Lately, monk fruit has been popping up as an ingredient in various foods on our Go Natural shelves. It can found in cake and muffin pre-mixes, energy bars and other goodies. We are also starting to see it being used in keto recipes as a sweet addition minus the carbs and calories.
So……what exactly is monk fruit?
Originating from China, monk fruit or lo han guo, is a small round fruit that’s been used for centuries as a cold and digestive aid. Now, monk fruit extract is being used as an alternative to sugar to sweeten a range of foods. The extract is the juice produced by removing the seeds and skin first before crushing the fruit.

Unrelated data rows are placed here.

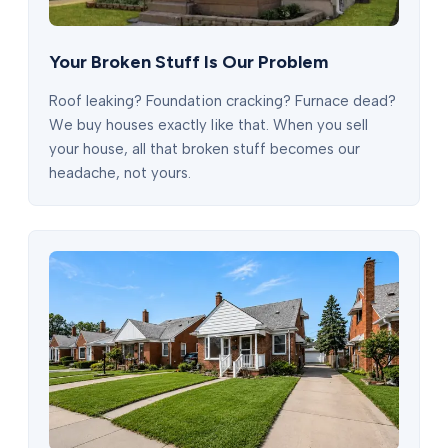
Your Broken Stuff Is Our Problem
Roof leaking? Foundation cracking? Furnace dead?
We buy houses exactly like that. When you sell
your house, all that broken stuff becomes our
headache, not yours.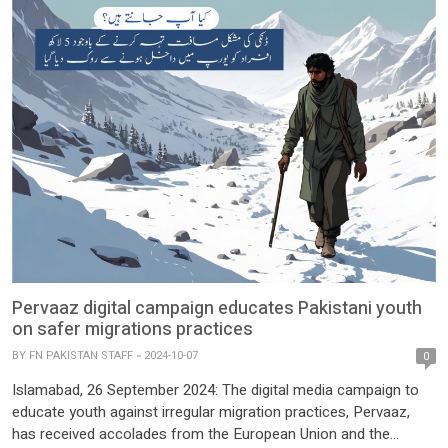
Pervaaz digital campaign educates Pakistani youth
on safer migrations practices
BY
FN PAKISTAN STAFF
2024-10-07
0
Islamabad, 26 September 2024: The digital media campaign to
educate youth against irregular migration practices, Pervaaz,
has received accolades from the European Union and the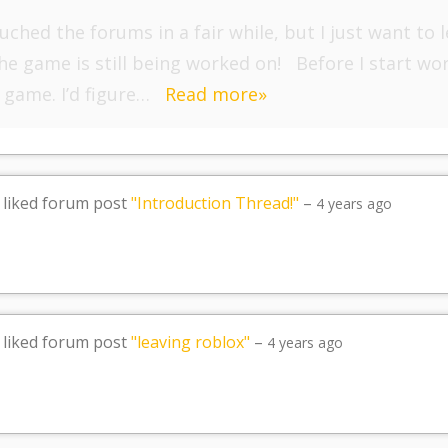
ouched the forums in a fair while, but I just want t
he game is still being worked on! Before I start wo
 game. I’d figure…
Read more»
liked forum post
"Introduction Thread!"
–
4 years ago
liked forum post
"leaving roblox"
–
4 years ago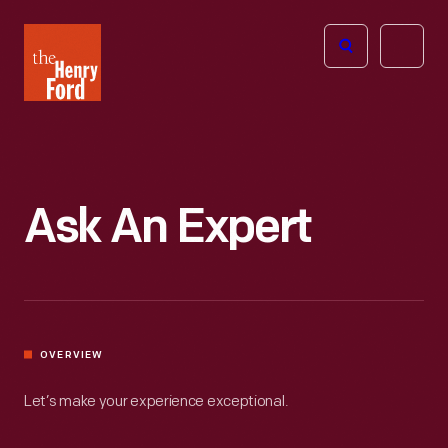
The
Open
Henry
menu
Ford
Museum
homepage
Ask An Expert
OVERVIEW
Let’s make your experience exceptional.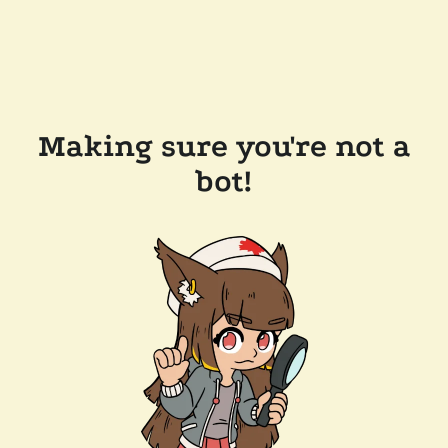
Making sure you're not a
bot!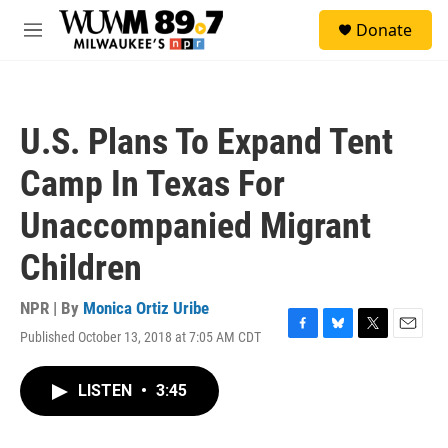
Skip to main content
S
Donate
e
M
a
e
r
n
c
u
h
U.S. Plans To Expand Tent
u
e
Camp In Texas For
r
y
Unaccompanied Migrant
Children
NPR | By
Monica Ortiz Uribe
Published October 13, 2018 at 7:05 AM CDT
F
B
T
E
a
l
w
m
c
u
i
a
LISTEN
•
3:45
e
e
t
i
b
s
t
l
o
k
e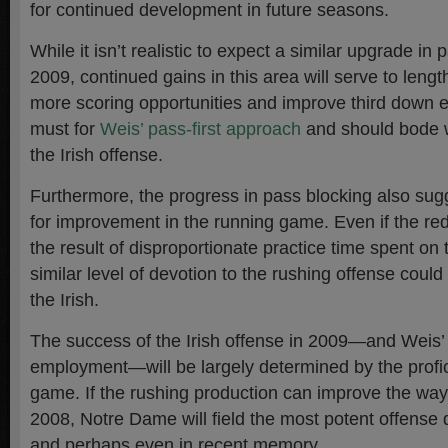
for continued development in future seasons.
While it isn’t realistic to expect a similar upgrade in 
2009, continued gains in this area will serve to lengt
more scoring opportunities and improve third down ef
must for
Weis’ pass-first approach
and should bode we
the Irish offense.
Furthermore, the progress in pass blocking also sug
for improvement in the running game. Even if the re
the result of disproportionate practice time spent o
similar level of devotion to the rushing offense could
the Irish.
The success of the Irish offense in 2009—and Weis’
employment—will be largely determined by the profi
game. If the rushing production can improve the way
2008, Notre Dame will field the most potent offense 
and perhaps even in recent memory.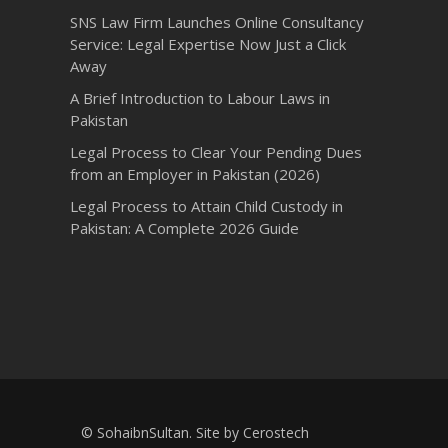
SNS Law Firm Launches Online Consultancy
Service: Legal Expertise Now Just a Click
Away
A Brief Introduction to Labour Laws in
Pakistan
Legal Process to Clear Your Pending Dues
from an Employer in Pakistan (2026)
Legal Process to Attain Child Custody in
Pakistan: A Complete 2026 Guide
© SohaibnSultan. Site by
Cerostech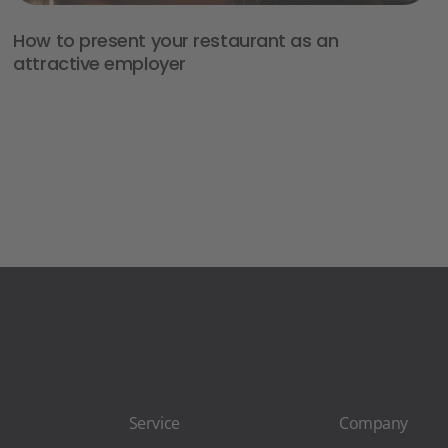
How to present your restaurant as an
attractive employer
Service
Company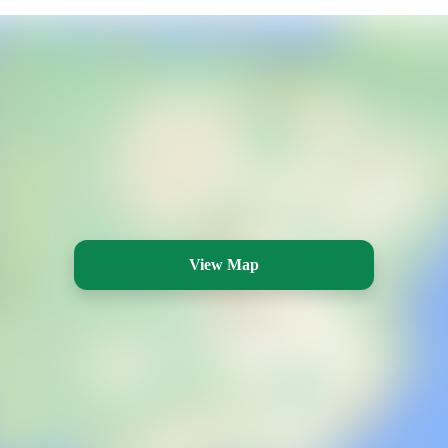
View Map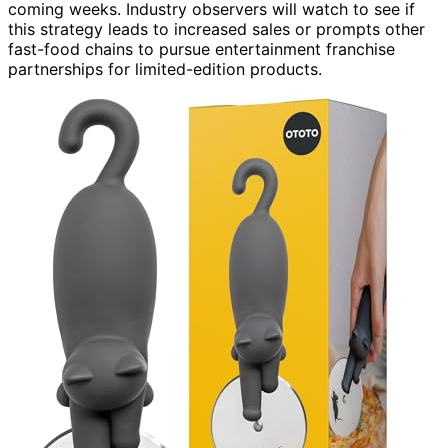
coming weeks. Industry observers will watch to see if
this strategy leads to increased sales or prompts other
fast-food chains to pursue entertainment franchise
partnerships for limited-edition products.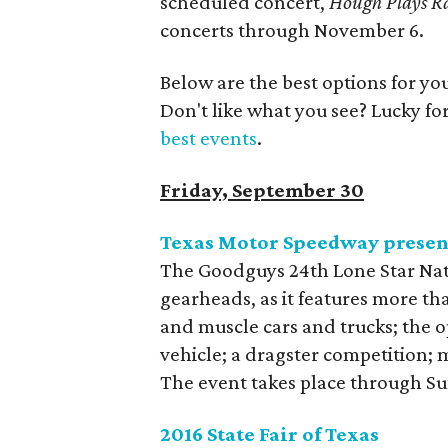
scheduled concert,
Hough Plays R
concerts through November 6.
Below are the best options for y
Don't like what you see? Lucky fo
best events
.
Friday, September 30
Texas Motor Speedway present
The Goodguys 24th Lone Star Nat
gearheads, as it features more tha
and muscle cars and trucks; the o
vehicle; a dragster competition; 
The event takes place through S
2016 State Fair of Texas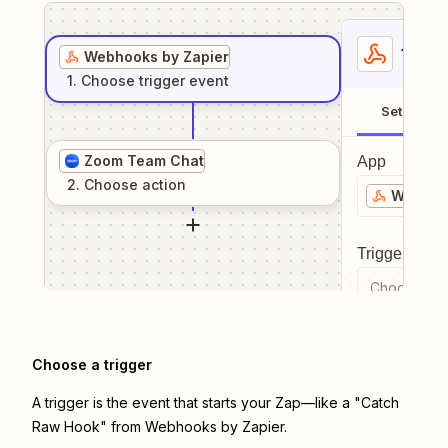
1
. Sel
Webhooks by Zapier
1
. Choose
trigger
event
Setup
Zoom Team Chat
App
2
. Choose
action
Webhook
Trigger even
Choose a tr
Choose a trigger
A trigger is the event that starts your Zap—like a "Catch
Raw Hook" from Webhooks by Zapier.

Why choose monk fruit extract over other sweeteners?
Thanks to the main compound, ‘mogrosides’, found in monk fruit, the extract isn’t absorbed by the upper gastro-intestinal tract. It travels straight through to our colon without contributing any carbohydrates or calories to our diet. Sounds too good to be true, right?
Other key benefits to choosing monk fruit..
- Suitable for diabetics, keto followers and those on a low calorie or carbohydrate diet as monk fruit doesn’t impact blood sugar levels or provide any calories at all.
- Monk fruit is considered a safer sweetener with no apparent side effects, often seen in artificial sweeteners.
- Studies have shown that monk fruit has potent levels of antioxidants which can help boost immunity and delay signs of ageing by protecting against free radical damage.
How it compares to other sweeteners?
Monk fruit is similar to stevia in that it can be 100-250 times sweeter than sugar so using it as a baking substitute can be difficult. It is often better suited for use in smoothies, salad dressings and sauces. It can also be used in desserts and baked goods where the bulk of sugar isn’t a necessary ingredient. The difference between stevia and monk fruit, and why many people prefer it, is it doesn’t leave that same unique and often unpleasant aftertaste that stevia does.
Another bonus, besides having zero calories, is rather than upsetting digestion (as some sweeteners can), the anti-inflammatory properties in the fruit can soothe and heal an irritated gut and promote bowel regularity.
How to use it in recipes?
Monk fruit can be used alone or mixed with another of your favourite sweeteners to enhance the overall sweetness and flavour of your food.
The following is a guide on how much pure monk fruit extract to use in place of sugar:
2 tsp sugar – 1/64 tsp monkfruit extract
1/3 cup sugar – 1/8 tsp monkfruit extract
3/4 cup sugar – 1/4 tsp monkfruit extract
1 1/2 cups sugar – 1/2 tsp monkfruit extract
As you can see, a little goes a long way!